Look below and pull out each line with the word "ruido".

MATERIAL TO PROCESS:
■ ■ ■ ■ ■
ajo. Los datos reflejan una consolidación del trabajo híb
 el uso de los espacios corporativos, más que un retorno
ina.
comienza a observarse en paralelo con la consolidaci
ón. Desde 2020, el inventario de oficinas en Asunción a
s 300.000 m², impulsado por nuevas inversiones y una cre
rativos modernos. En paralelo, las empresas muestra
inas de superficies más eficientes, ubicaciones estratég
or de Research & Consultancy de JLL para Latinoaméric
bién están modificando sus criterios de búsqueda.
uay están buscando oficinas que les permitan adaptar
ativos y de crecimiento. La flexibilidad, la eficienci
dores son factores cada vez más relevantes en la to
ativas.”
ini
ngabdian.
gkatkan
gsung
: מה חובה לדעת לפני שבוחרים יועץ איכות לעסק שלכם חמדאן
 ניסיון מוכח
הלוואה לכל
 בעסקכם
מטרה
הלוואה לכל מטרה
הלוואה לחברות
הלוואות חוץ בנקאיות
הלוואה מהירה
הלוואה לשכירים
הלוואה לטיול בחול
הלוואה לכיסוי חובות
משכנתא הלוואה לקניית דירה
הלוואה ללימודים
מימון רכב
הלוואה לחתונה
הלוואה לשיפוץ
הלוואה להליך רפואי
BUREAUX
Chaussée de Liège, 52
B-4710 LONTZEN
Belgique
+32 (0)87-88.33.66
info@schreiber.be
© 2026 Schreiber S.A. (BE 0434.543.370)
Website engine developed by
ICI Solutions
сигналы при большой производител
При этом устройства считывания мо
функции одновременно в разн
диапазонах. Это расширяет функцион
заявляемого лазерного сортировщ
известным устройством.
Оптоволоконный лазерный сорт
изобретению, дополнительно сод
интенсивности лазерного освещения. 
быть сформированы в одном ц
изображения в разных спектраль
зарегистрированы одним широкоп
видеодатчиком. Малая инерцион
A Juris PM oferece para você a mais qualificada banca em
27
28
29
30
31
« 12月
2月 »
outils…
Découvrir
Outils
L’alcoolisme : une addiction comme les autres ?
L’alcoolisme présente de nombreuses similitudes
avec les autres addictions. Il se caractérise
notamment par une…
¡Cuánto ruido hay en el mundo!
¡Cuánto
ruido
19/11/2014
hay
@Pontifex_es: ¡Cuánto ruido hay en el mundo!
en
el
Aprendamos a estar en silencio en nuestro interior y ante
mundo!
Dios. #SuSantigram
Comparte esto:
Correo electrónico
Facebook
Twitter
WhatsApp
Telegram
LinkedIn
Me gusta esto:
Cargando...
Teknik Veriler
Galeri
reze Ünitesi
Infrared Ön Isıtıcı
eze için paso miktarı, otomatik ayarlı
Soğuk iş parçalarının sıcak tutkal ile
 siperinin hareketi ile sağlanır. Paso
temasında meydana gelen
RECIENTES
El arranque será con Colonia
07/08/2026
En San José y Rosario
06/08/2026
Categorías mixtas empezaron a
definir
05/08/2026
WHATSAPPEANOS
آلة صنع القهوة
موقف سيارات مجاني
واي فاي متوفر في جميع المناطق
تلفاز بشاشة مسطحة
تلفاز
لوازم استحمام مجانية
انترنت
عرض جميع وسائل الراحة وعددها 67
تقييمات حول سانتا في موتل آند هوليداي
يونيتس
■ ■ ■ ■ ■
COMPLETED TASK:
¡Cuánto ruido hay en el mundo!
ruido
@Pontifex_es: ¡Cuánto ruido hay en el mundo!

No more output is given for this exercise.